Tuliskan kembali tanpa perubahan bagian teks tentang panel surya di Gaza di bawah ini, mulai dari "Imad Hussein, seorang" sampai dengan "Agency, Senin (23/11/2015).".

#### TEKS YANG DIBERIKAN ####

Imad Hussein, seorang pedagang di jalur Gaza yang terblokade, memeriksa panel-panel solar sebelum memasangnya di atap sebuah rumah di kota Gaza. Panel-panel itu, sebutnya, seharusnya cukup untuk menyediakan satu rumah tersebut listrik untuk siang dan malam.
Menurut Hussein, sang pemilik dari sebuah perusahaan yang menjual dan memasang panel-panel tersebut, krisis energy yang telah terjadi di jalur Gaza sejak 2006 –sejak Israel pertama kali memaksakan sebuah blokade mematikan di wilayah itu- telah memaksa banyak penduduk untuk beralih ke energy surya.
“Banyak keluarga dan asosiasi di Gaza baru-baru ini telah beralih ke tenaga surya untuk memenuhi kebutuhan listrik harian mereka,” sebut Hussein pada Anadolu Agency, Senin (23/11/2015).

#### MATERI YANG DISEDIAKAN ####

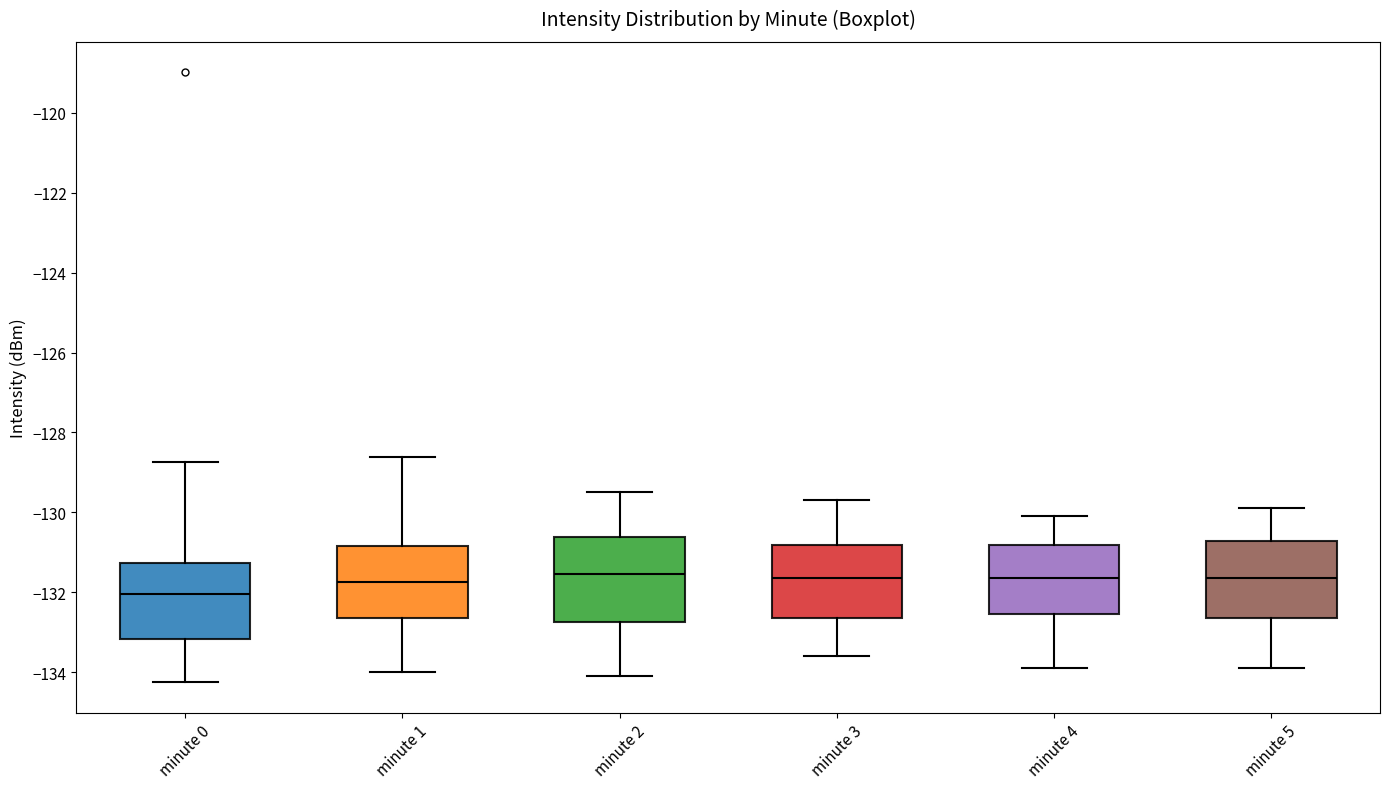

Which box is the tallest, from its lower edge to its upper edge?

minute 2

####

■ HASIL PENGERJAAN:
Imad Hussein, seorang pedagang di jalur Gaza yang terblokade, memeriksa panel-panel solar sebelum memasangnya di atap sebuah rumah di kota Gaza. Panel-panel itu, sebutnya, seharusnya cukup untuk menyediakan satu rumah tersebut listrik untuk siang dan malam.
Menurut Hussein, sang pemilik dari sebuah perusahaan yang menjual dan memasang panel-panel tersebut, krisis energy yang telah terjadi di jalur Gaza sejak 2006 –sejak Israel pertama kali memaksakan sebuah blokade mematikan di wilayah itu- telah memaksa banyak penduduk untuk beralih ke energy surya.
“Banyak keluarga dan asosiasi di Gaza baru-baru ini telah beralih ke tenaga surya untuk memenuhi kebutuhan listrik harian mereka,” sebut Hussein pada Anadolu Agency, Senin (23/11/2015).